Vorgelegter Text:
☆ ☆ ☆

Solidarität mit muslimischen Gefangenen?!


„Der Islam hat eine schlechte Presse im freien Westen.“, so beginnt ein spannender Beitrag der Gruppe „Kritik im Handgemenge“ (in: INTERIM Nr.641 v. 14.09.2006, S. 26-30).

Eine mindestens ebensolch schlechte Presse haben Gefangene, erst recht muslimische Häftlinge. Weshalb im Folgenden die Frage nach Solidarität mit Menschen muslimischen Glaubens, die hinter Gittern sitzen, nachgegangen werden soll.

Da ich als Autor dieser Zeilen die meiste Zeit der (noch andauernden) Inhaftierung in Isolationshaft sitze, habe ich wenig unmittelbaren Kontakt mit Mitgefangenen. Als ich jedoch 2002 für 3 Monate nach Stammheim „ausgelagert“ wurde, traf es sich, dass im „Gängle“ (wie der Eliteschwabe im Justizvollzugsdienst die Sicherheitsabteilung nannte) in der Nachbarzelle Mohammed D. saß. Er betete fünf Mal am Tag – und ebenso oft konnte man die Schreihälse hören, welche aus den Fenstern gröhlten und ihn mit ausländerfeindlichen Parolen zu beschimpfen versuchten.

Wir unterhielten uns gelegentlich von Fenster zu Fenster, als er nach Köln und ich nach Bruchsal verlegt wurden, schrieben wir uns.
Der Versuch ihm etwas Geld und ein paar Briefmarken zu schicken, schlug zu Anfang fehl. Mohammed D. sei laut UN und EU ein „gefährlicher islamistischer Terrorist“, deshalb stehe er auf der Sanktionsliste. Also musste eine Ausnahmeerlaubnis aus humanitären Gründen her, zu gewähren von der deutschen Bundesbank.

Wer Solidarität gerade für muslimische Gefangene einfordert, gerät alsbald in den Geruch ein verkappter Antisemit zu sein, schließlich sei doch der Antisemitismus aller Muslime allgemein bekannt. So wie aktuell RAF-Bashing betrieben wird, hinsichtlich deren Kooperation mit den Palästinensern in den 70er Jahren (vgl. SPIEGEL 4/2007 vom 22.01.2007, S. 44-45), welche auf einem gemeinsam antisemitisch gefärbten Fundament basiert habe.

☆ ☆ ☆

Einträge:
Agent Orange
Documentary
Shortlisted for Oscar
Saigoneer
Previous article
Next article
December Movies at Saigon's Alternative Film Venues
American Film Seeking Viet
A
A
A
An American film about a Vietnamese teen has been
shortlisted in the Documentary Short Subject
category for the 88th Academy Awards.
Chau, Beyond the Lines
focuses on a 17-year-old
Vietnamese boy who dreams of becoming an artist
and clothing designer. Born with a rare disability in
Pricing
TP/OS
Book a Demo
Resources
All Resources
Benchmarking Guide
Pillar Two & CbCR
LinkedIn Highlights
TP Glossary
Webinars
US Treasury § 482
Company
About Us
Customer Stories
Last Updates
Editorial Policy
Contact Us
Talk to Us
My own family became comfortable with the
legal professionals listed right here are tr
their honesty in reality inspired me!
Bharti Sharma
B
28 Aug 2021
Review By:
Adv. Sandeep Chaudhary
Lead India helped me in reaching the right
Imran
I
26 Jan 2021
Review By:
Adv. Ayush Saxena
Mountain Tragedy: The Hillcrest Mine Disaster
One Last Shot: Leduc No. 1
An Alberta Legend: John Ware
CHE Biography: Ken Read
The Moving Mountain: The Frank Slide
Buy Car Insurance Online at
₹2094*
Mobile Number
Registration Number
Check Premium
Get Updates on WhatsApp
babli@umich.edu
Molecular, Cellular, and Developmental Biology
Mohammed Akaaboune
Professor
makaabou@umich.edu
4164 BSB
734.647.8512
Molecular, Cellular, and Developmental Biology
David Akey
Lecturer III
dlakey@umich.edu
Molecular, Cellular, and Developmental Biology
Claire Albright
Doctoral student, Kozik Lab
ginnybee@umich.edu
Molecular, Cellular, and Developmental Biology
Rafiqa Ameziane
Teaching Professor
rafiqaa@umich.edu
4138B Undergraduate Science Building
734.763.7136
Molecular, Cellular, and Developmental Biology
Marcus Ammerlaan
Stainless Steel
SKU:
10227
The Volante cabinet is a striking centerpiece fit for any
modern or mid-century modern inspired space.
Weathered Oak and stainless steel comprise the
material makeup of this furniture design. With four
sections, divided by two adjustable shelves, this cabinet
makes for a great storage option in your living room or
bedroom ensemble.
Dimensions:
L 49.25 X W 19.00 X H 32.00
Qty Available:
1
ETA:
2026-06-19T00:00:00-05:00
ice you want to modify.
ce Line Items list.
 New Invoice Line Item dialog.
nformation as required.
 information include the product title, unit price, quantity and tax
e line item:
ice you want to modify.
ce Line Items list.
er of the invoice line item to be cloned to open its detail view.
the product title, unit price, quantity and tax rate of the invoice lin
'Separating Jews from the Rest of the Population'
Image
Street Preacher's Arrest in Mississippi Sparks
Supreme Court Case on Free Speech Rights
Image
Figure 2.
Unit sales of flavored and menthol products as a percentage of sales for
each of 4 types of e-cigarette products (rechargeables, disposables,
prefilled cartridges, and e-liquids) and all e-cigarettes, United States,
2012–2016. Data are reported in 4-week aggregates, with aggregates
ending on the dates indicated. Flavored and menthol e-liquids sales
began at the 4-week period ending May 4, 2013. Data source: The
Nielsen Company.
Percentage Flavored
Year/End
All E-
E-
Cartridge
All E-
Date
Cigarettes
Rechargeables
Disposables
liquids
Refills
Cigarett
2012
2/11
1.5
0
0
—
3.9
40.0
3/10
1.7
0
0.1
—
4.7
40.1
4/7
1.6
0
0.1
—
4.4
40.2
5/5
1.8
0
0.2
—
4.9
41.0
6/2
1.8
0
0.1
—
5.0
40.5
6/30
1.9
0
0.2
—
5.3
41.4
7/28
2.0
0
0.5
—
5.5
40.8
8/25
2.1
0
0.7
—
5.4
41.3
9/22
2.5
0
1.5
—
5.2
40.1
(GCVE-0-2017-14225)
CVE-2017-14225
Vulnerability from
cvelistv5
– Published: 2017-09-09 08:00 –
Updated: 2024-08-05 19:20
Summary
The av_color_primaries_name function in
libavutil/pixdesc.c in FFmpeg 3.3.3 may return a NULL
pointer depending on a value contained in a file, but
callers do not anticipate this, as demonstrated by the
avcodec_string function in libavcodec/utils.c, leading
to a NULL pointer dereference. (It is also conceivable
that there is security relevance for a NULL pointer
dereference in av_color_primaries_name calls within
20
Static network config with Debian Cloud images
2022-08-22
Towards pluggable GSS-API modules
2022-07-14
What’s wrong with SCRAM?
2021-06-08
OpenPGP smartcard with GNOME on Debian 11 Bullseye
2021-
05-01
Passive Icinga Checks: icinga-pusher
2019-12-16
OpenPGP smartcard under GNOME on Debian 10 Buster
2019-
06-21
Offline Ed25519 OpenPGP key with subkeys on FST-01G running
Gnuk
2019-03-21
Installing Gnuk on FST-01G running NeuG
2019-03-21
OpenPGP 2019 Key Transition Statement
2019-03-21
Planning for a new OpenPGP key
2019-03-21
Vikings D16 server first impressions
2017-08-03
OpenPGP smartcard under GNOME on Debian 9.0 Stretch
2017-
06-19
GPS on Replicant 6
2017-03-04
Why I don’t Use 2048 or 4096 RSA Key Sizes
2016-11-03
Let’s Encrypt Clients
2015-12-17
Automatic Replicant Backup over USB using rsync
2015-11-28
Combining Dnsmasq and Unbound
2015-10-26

☆ ☆ ☆

Arbeitsaufträge:
(1) Wohin wurde der Autor laut dem Text über Solidarität mit muslimischen Gefangenen im Jahr 2002 für drei Monate „ausgelagert“?
(2) Stimmen die folgenden Aussagen mit dem Text über Solidarität mit muslimischen Gefangenen überein? Antworte jeweils mit Ja oder Nein und belege die Antwort mit den entscheidenden Worten des Textes.
(a) Mohammed D. betete fünf Mal am Tag.
(b) Der erste Versuch, Mohammed D. Geld und Briefmarken zu schicken, gelang sofort.
(c) Mohammed D. wurde nach Bruchsal verlegt.
Die Einträge spielen hierfür keine Rolle.

Lösungen:
(1) Nach Stammheim.

(2)
(a) Ja: „Er betete fünf Mal am Tag“
(b) Nein: „Der Versuch ihm etwas Geld und ein paar Briefmarken zu schicken, schlug zu Anfang fehl.“
(c) Nein: „als er nach Köln und ich nach Bruchsal verlegt wurden“